The electricity bill of low-voltage consumers under the new Voluntary Price for the Small Consumer (PVPC) system fell by 5.8% in 2014, with an average bill now amounting to 708 euros per year, compared to 751 the previous year. This includes all items that are part of the electricity bill, i.e., contracted power capacity and energy consumption, electricity tax and VAT. The calculation is performed using homogeneous data, following the completion this month of the first year of validity of the PVPC; a new methodology that calculates the cost of energy production based on the day-ahead and intraday markets, among other concepts.
In the past two years, the average reduction in electricity bills has been 8.6%, with an average saving of 67 euros for a consumer signed up to the PVPC. Consumers connected at low-voltage constitute 60% of the nearly 27 million existing electricity supply contracts in Spain.
The reduction of the energy bill of 5.8% for domestic consumers in 2014 has been accompanied by the elimination of the tariff deficit that had been systematically generated every year for the last decade. According to the estimates of the National Markets and Competition Commission (CNMC) and the Ministry of Industry, Energy and Tourism, 2014 registered a slight surplus of €100 million. Additionally, for the first time since deficit began to accumulate, last year the outstanding amount payable would have gone from €24.5 billion at the end of 2013 to nearly €22 billion in 2014.
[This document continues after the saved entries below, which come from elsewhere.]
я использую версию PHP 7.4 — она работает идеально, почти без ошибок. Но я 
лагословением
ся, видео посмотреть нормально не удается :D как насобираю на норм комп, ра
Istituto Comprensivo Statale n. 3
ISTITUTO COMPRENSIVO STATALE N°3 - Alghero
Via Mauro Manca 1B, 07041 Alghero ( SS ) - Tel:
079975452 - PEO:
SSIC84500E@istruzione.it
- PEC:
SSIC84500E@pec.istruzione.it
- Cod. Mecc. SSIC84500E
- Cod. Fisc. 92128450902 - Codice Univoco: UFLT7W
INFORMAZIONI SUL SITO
By contrast, between 2003 and 2012, the electricity bill went up an average of 82.8%. The largest increase occurred in 2011, when an increase of 21.6% was recorded, without it representing a reduction in the tariff deficit, which increased by about €5 billion.
If we consider only the electricity consumption including access tariffs, regardless of power capacity and taxes, the price of electricity started to go down three years ago, in March 2012, and since then it has seen a decline of 30% going from 50 to 35 euros/month, based on a monthly amount equivalent to 300 kWh/month.
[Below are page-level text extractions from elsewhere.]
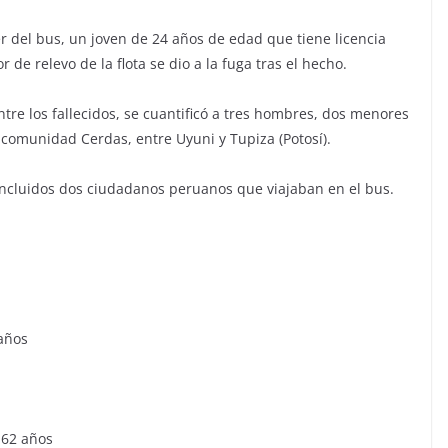
fer del bus, un joven de 24 años de edad que tiene licencia
de relevo de la flota se dio a la fuga tras el hecho.
ntre los fallecidos, se cuantificó a tres hombres, dos menores
 comunidad Cerdas, entre Uyuni y Tupiza (Potosí).
incluidos dos ciudadanos peruanos que viajaban en el bus.
años
 62 años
Red Eléctrica, as operator of the Spanish electricity system calculates and publishes new electricity hourly pricing schedules as established by Royal Decree 216/2014 of 28 March 2014. The calculation of the new prices, pursuant to the methodology set by the Government, is performed by calculating the cost of energy production based on the day-ahead and intraday market, along with other concepts established in the new methodology approved by the Government.
The other concepts included are the grid access tariffs and adjustment services, if any, and other marginal costs. All this is detailed in Royal Decree 107/2014, Annex I. Red Eléctrica complies with current regulations regarding the calculation of the hourly price of electricity and provides all this information on its website as part of its transparency policy.
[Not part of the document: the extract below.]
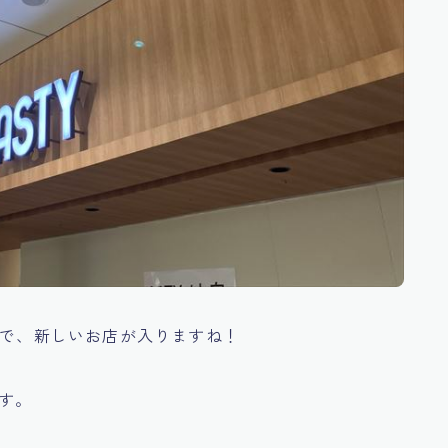
とで、新しいお店が入りますね！
です。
At around 8:15 pm and through website of the system operator (‘eSios’) of Red Eléctrica de España, the Company publishes the hourly prices of electricity for the next day. This service is also available via the Apple Store, through the ‘SmartVIu’ application, available also for Android. It represents the price at which the energy consumed (kWh) will be billed at to the end user.
These prices apply on the bill for all those consumers whose contracted power does not exceed 10 kW, regardless of having a smart meter with hourly metering or not. In the case a smart meter is installed, the consumer can go to the Red Eléctrica website (www.ree.es) to consult the times at which the price of electricity is lower and adapt their consumption needs to this.
If a smart meter hasn´t yet been installed, these prices will be applied in accordance to a designated consumption profile, drawn up by Red Eléctrica and which is also published weekly on the website of the system operator (‘eSios’), which is part of Red Eléctrica’s website. Consumers with a contracted power capacity of 10 to 15 kW are considered to be in the free market (free trade) and establish agreements with the companies that provide them with the service. The PVPC does not apply to them. Similarly, PVPC does not apply to consumers with less than 10 kW of contracted power who have opted for the free market. Consumers with more than 15 kW of contracted power are not considered residential, as they are usually companies.